Records contained in a dataset:
%%

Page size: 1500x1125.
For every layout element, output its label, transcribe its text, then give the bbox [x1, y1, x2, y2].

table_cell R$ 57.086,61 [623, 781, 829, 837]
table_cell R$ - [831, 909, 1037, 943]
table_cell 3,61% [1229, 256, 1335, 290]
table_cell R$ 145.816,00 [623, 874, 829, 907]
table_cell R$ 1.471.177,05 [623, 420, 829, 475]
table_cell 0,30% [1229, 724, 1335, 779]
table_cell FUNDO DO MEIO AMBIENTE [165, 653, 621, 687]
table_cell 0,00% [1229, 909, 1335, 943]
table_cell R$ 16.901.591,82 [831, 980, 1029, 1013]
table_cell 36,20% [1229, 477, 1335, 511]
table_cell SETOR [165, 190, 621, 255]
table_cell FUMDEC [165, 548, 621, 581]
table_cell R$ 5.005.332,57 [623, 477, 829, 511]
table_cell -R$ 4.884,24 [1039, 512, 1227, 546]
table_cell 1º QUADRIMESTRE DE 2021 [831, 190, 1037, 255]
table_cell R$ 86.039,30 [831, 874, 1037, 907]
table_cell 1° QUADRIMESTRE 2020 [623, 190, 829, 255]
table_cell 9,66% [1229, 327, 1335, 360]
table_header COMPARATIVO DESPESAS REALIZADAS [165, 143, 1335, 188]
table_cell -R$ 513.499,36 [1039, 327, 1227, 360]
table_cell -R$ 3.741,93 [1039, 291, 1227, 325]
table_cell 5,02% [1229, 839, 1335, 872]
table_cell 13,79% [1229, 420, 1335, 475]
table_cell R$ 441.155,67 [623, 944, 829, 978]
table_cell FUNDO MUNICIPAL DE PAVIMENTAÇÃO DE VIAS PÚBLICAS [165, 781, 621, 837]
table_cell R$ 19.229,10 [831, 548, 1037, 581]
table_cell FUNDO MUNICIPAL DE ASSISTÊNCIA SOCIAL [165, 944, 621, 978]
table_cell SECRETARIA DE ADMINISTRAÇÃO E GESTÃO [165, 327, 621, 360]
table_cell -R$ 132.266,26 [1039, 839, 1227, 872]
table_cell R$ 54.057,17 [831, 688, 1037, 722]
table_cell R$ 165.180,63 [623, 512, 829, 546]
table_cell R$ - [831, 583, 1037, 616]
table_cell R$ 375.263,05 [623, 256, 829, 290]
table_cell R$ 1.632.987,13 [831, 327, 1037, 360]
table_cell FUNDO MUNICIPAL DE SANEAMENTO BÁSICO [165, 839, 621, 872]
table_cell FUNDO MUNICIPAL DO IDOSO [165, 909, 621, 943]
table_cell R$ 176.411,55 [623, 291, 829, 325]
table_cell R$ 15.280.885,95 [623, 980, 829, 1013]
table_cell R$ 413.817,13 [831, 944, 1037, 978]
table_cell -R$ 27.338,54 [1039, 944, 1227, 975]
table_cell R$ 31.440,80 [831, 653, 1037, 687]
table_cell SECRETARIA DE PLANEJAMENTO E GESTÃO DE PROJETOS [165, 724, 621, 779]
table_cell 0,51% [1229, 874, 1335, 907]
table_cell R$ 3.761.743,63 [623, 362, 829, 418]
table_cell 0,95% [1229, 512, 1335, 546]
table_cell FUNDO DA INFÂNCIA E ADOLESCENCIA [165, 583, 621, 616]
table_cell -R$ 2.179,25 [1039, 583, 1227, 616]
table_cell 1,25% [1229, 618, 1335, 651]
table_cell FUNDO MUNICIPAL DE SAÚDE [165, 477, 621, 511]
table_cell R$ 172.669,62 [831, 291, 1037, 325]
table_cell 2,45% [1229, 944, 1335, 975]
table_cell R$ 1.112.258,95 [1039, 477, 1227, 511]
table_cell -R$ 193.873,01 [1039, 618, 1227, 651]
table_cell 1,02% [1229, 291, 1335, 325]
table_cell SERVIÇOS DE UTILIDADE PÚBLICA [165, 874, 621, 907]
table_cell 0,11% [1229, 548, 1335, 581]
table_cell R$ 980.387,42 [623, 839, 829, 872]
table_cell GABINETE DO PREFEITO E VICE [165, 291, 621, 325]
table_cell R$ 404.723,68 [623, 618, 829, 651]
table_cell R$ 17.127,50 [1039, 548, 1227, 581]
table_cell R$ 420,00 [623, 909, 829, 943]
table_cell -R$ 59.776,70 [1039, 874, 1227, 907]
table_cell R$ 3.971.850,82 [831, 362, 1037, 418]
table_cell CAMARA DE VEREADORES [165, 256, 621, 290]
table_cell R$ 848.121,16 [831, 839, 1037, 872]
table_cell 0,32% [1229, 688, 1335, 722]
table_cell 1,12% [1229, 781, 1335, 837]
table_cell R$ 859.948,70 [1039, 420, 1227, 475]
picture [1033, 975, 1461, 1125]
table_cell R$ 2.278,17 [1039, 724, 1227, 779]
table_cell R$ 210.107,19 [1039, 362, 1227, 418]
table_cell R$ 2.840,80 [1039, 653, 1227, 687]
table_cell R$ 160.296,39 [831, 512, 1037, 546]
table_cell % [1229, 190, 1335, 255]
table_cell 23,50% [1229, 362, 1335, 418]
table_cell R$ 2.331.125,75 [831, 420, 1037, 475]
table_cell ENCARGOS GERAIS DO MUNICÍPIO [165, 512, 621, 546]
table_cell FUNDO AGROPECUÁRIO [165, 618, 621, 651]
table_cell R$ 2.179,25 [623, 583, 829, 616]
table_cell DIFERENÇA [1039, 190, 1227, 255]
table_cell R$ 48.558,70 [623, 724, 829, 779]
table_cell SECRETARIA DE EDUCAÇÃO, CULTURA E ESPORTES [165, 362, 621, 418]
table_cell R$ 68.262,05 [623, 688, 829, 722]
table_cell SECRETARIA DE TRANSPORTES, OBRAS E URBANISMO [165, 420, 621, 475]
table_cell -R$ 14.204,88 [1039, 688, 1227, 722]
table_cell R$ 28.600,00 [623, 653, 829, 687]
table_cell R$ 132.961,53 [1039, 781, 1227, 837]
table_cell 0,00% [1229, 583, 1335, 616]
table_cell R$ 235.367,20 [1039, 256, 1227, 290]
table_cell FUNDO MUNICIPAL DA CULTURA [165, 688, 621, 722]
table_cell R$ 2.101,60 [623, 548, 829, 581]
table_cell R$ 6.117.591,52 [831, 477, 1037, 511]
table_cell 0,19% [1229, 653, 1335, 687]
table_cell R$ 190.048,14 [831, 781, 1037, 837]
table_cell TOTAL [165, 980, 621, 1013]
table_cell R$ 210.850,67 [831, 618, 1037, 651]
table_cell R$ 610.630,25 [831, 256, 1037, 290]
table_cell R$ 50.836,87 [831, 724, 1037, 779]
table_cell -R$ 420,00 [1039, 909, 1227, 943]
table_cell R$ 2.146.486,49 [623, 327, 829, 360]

%%

Would you set the entries down again, exactly as they were written?

Page size: 1500x1125.
For every layout element, output its label, transcribe its text, then give the bbox [x1, y1, x2, y2].

table_cell R$ 57.086,61 [623, 781, 829, 837]
table_cell R$ - [831, 909, 1037, 943]
table_cell 3,61% [1229, 256, 1335, 290]
table_cell R$ 145.816,00 [623, 874, 829, 907]
table_cell R$ 1.471.177,05 [623, 420, 829, 475]
table_cell 0,30% [1229, 724, 1335, 779]
table_cell FUNDO DO MEIO AMBIENTE [165, 653, 621, 687]
table_cell 0,00% [1229, 909, 1335, 943]
table_cell R$ 16.901.591,82 [831, 980, 1029, 1013]
table_cell 36,20% [1229, 477, 1335, 511]
table_cell SETOR [165, 190, 621, 255]
table_cell FUMDEC [165, 548, 621, 581]
table_cell R$ 5.005.332,57 [623, 477, 829, 511]
table_cell -R$ 4.884,24 [1039, 512, 1227, 546]
table_cell 1º QUADRIMESTRE DE 2021 [831, 190, 1037, 255]
table_cell R$ 86.039,30 [831, 874, 1037, 907]
table_cell 1° QUADRIMESTRE 2020 [623, 190, 829, 255]
table_cell 9,66% [1229, 327, 1335, 360]
table_header COMPARATIVO DESPESAS REALIZADAS [165, 143, 1335, 188]
table_cell -R$ 513.499,36 [1039, 327, 1227, 360]
table_cell -R$ 3.741,93 [1039, 291, 1227, 325]
table_cell 5,02% [1229, 839, 1335, 872]
table_cell 13,79% [1229, 420, 1335, 475]
table_cell R$ 441.155,67 [623, 944, 829, 978]
table_cell FUNDO MUNICIPAL DE PAVIMENTAÇÃO DE VIAS PÚBLICAS [165, 781, 621, 837]
table_cell R$ 19.229,10 [831, 548, 1037, 581]
table_cell FUNDO MUNICIPAL DE ASSISTÊNCIA SOCIAL [165, 944, 621, 978]
table_cell SECRETARIA DE ADMINISTRAÇÃO E GESTÃO [165, 327, 621, 360]
table_cell -R$ 132.266,26 [1039, 839, 1227, 872]
table_cell R$ 54.057,17 [831, 688, 1037, 722]
table_cell R$ 165.180,63 [623, 512, 829, 546]
table_cell R$ - [831, 583, 1037, 616]
table_cell R$ 375.263,05 [623, 256, 829, 290]
table_cell R$ 1.632.987,13 [831, 327, 1037, 360]
table_cell FUNDO MUNICIPAL DE SANEAMENTO BÁSICO [165, 839, 621, 872]
table_cell FUNDO MUNICIPAL DO IDOSO [165, 909, 621, 943]
table_cell R$ 176.411,55 [623, 291, 829, 325]
table_cell R$ 15.280.885,95 [623, 980, 829, 1013]
table_cell R$ 413.817,13 [831, 944, 1037, 978]
table_cell -R$ 27.338,54 [1039, 944, 1227, 975]
table_cell R$ 31.440,80 [831, 653, 1037, 687]
table_cell SECRETARIA DE PLANEJAMENTO E GESTÃO DE PROJETOS [165, 724, 621, 779]
table_cell 0,51% [1229, 874, 1335, 907]
table_cell R$ 3.761.743,63 [623, 362, 829, 418]
table_cell 0,95% [1229, 512, 1335, 546]
table_cell FUNDO DA INFÂNCIA E ADOLESCENCIA [165, 583, 621, 616]
table_cell -R$ 2.179,25 [1039, 583, 1227, 616]
table_cell 1,25% [1229, 618, 1335, 651]
table_cell FUNDO MUNICIPAL DE SAÚDE [165, 477, 621, 511]
table_cell R$ 172.669,62 [831, 291, 1037, 325]
table_cell 2,45% [1229, 944, 1335, 975]
table_cell R$ 1.112.258,95 [1039, 477, 1227, 511]
table_cell -R$ 193.873,01 [1039, 618, 1227, 651]
table_cell 1,02% [1229, 291, 1335, 325]
table_cell SERVIÇOS DE UTILIDADE PÚBLICA [165, 874, 621, 907]
table_cell 0,11% [1229, 548, 1335, 581]
table_cell R$ 980.387,42 [623, 839, 829, 872]
table_cell GABINETE DO PREFEITO E VICE [165, 291, 621, 325]
table_cell R$ 404.723,68 [623, 618, 829, 651]
table_cell R$ 17.127,50 [1039, 548, 1227, 581]
table_cell R$ 420,00 [623, 909, 829, 943]
table_cell -R$ 59.776,70 [1039, 874, 1227, 907]
table_cell R$ 3.971.850,82 [831, 362, 1037, 418]
table_cell CAMARA DE VEREADORES [165, 256, 621, 290]
table_cell R$ 848.121,16 [831, 839, 1037, 872]
table_cell 0,32% [1229, 688, 1335, 722]
table_cell 1,12% [1229, 781, 1335, 837]
table_cell R$ 859.948,70 [1039, 420, 1227, 475]
picture [1033, 975, 1461, 1125]
table_cell R$ 2.278,17 [1039, 724, 1227, 779]
table_cell R$ 210.107,19 [1039, 362, 1227, 418]
table_cell R$ 2.840,80 [1039, 653, 1227, 687]
table_cell R$ 160.296,39 [831, 512, 1037, 546]
table_cell % [1229, 190, 1335, 255]
table_cell 23,50% [1229, 362, 1335, 418]
table_cell R$ 2.331.125,75 [831, 420, 1037, 475]
table_cell ENCARGOS GERAIS DO MUNICÍPIO [165, 512, 621, 546]
table_cell FUNDO AGROPECUÁRIO [165, 618, 621, 651]
table_cell R$ 2.179,25 [623, 583, 829, 616]
table_cell DIFERENÇA [1039, 190, 1227, 255]
table_cell R$ 48.558,70 [623, 724, 829, 779]
table_cell SECRETARIA DE EDUCAÇÃO, CULTURA E ESPORTES [165, 362, 621, 418]
table_cell R$ 68.262,05 [623, 688, 829, 722]
table_cell SECRETARIA DE TRANSPORTES, OBRAS E URBANISMO [165, 420, 621, 475]
table_cell -R$ 14.204,88 [1039, 688, 1227, 722]
table_cell R$ 28.600,00 [623, 653, 829, 687]
table_cell R$ 132.961,53 [1039, 781, 1227, 837]
table_cell 0,00% [1229, 583, 1335, 616]
table_cell R$ 235.367,20 [1039, 256, 1227, 290]
table_cell FUNDO MUNICIPAL DA CULTURA [165, 688, 621, 722]
table_cell R$ 2.101,60 [623, 548, 829, 581]
table_cell R$ 6.117.591,52 [831, 477, 1037, 511]
table_cell 0,19% [1229, 653, 1335, 687]
table_cell R$ 190.048,14 [831, 781, 1037, 837]
table_cell TOTAL [165, 980, 621, 1013]
table_cell R$ 210.850,67 [831, 618, 1037, 651]
table_cell R$ 610.630,25 [831, 256, 1037, 290]
table_cell R$ 50.836,87 [831, 724, 1037, 779]
table_cell -R$ 420,00 [1039, 909, 1227, 943]
table_cell R$ 2.146.486,49 [623, 327, 829, 360]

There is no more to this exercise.